Hambatan Struktural dan Budaya dalam Penanggulangan KDRT di Jawa Tengah

Hambatan Struktural dan Budaya dalam Penanggulangan KDRT di Jawa Tengah

Sepanjang tahun 2024, Lembaga Bantuan Hukum Apik Semarang (LBH Apik Semarang) mencatat angka yang mengkhawatirkan: 102 perempuan di Jawa Tengah melaporkan kasus kekerasan yang mereka alami. Dari jumlah tersebut, 42 kasus merupakan Kekerasan Dalam Rumah Tangga (KDRT), meliputi kekerasan fisik, psikis, seksual, dan penelantaran. Angka ini menjadi indikator kuat akan masih tingginya angka kekerasan terhadap perempuan di wilayah tersebut dan kompleksitas permasalahan yang mendasarinya. Direktur LBH Apik Semarang, Raden Rara Ayu Hermawati Sasongko, mengungkapkan sejumlah tantangan signifikan yang menghambat akses korban terhadap keadilan.

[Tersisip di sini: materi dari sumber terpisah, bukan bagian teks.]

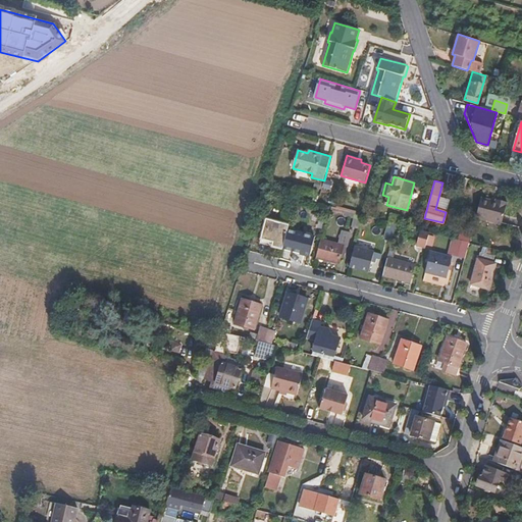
[(502,224),(507,203),(497,200),(497,202),(481,198),(476,217),(502,224)]
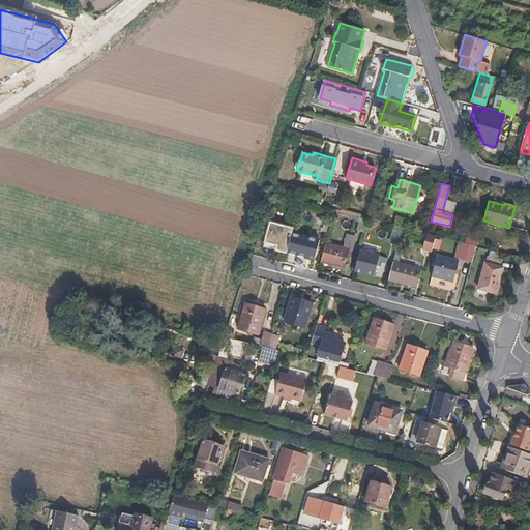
[(364,231),(369,218),(360,216),(357,229),(364,231)]
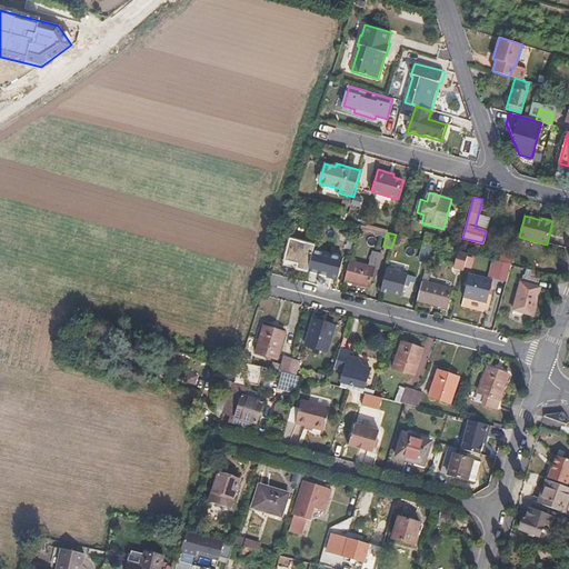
[(433,245),(436,236),(427,233),(423,242),(431,243),(433,245)]
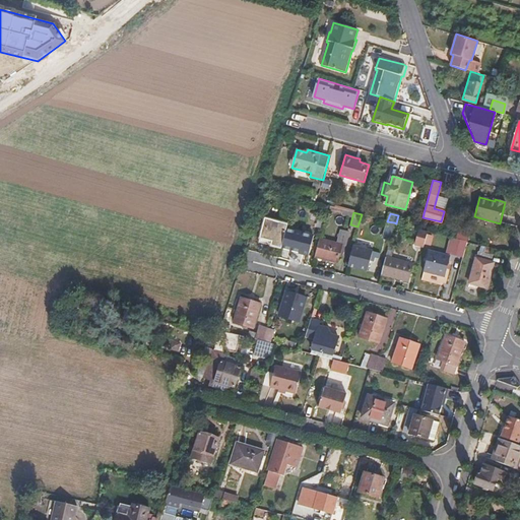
[(281,248),(286,228),(287,223),(264,217),(259,237),(271,240),(270,245),(281,248)]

Salah satu kendala utama adalah relasi kuasa dan ekonomi dalam rumah tangga yang membuat korban enggan melaporkan kasus yang dialaminya. Kurangnya dukungan keluarga juga menjadi faktor penghambat yang signifikan. Perempuan korban KDRT dan kekerasan seksual seringkali terisolasi dan merasa tidak memiliki tempat untuk mencari perlindungan dan bantuan hukum. Stigma sosial yang kuat turut berperan dalam memperparah situasi. Perceraian masih dianggap sebagai aib, dan bagi sebagian korban, doktrin agama yang salah tafsir—menganggap kekerasan sebagai bentuk ibadah atau penebusan dosa—menghalangi mereka untuk mencari jalan keluar dari kekerasan yang mereka alami. Hal ini diperparah oleh budaya patriarki yang mendalam dalam masyarakat.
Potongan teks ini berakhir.